The Great Northfield Raid

Founded on the Cannon River in 1855, Northfield became one of the most recognized cities in Western history on September 7, 1876. That’s when the boys decided to rob the First National Bank.

Northfield takes pride in its heritage, from the restored bank and museum to the Defeat of Jesse James Days festival the weekend after Labor Day. The local CVB provides a self-guided tour brochure of the “Outlaw Trail,” following the route the boys took during their swing through the area. Guided tours can also be arranged. Rest assured, Northfield’s tour guides are better than Bill Chadwell.

Jesse figured Minnesotans for cowardly farmers and thought Chadwell would guide the gang out of town and back south to safety. The good folks of Northfield, however, took exception and shot the boys to pieces, leaving Chadwell and Clell Miller dead on the streets. The Youngers were captured at Hanska Slough, where Charlie Pitts was killed. Meanwhile, Frank and Jesse scurried out of Minnesota.

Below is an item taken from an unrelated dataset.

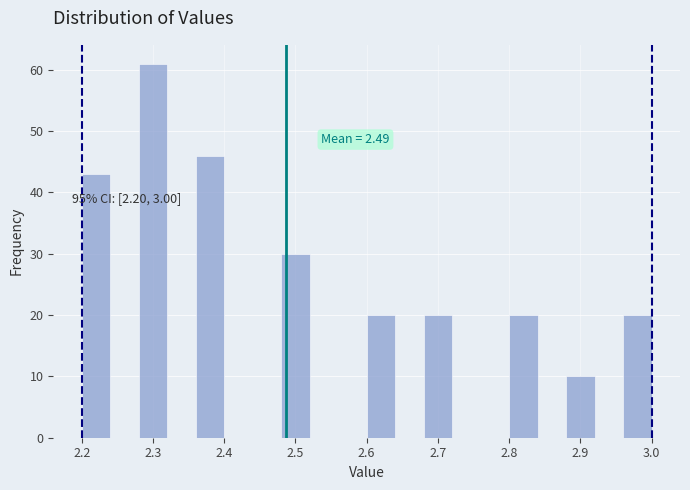

Over which range of the x-axis is the bar tallest?

2.28 to 2.32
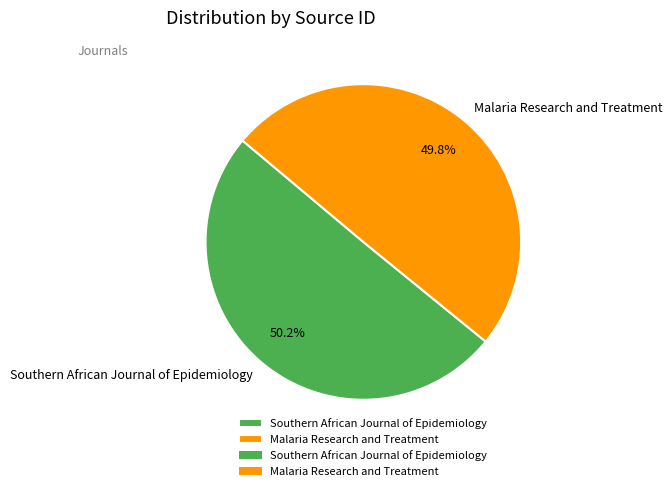

What percentage do Southern African Journal of Epidemiology and Malaria Research and Treatment together represent?

100.0%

Northfield’s victory proved costly. Cashier Joseph Lee Heyward and Swedish emigrant Nicholas Gustavson were killed, but Defeat of Jesse James Days is aptly named.

The moral of this Renegade Roads? Perhaps Cole Younger put it best:

“There is no heroism in outlawry, and the fate of each outlaw in his turn should be an everlasting lesson to the young of the land.”


Like Frank and Jesse James, Johnny D. Boggs is a staunch believer in lost causes in Missouri: He’s a longtime Kansas City Royals fan.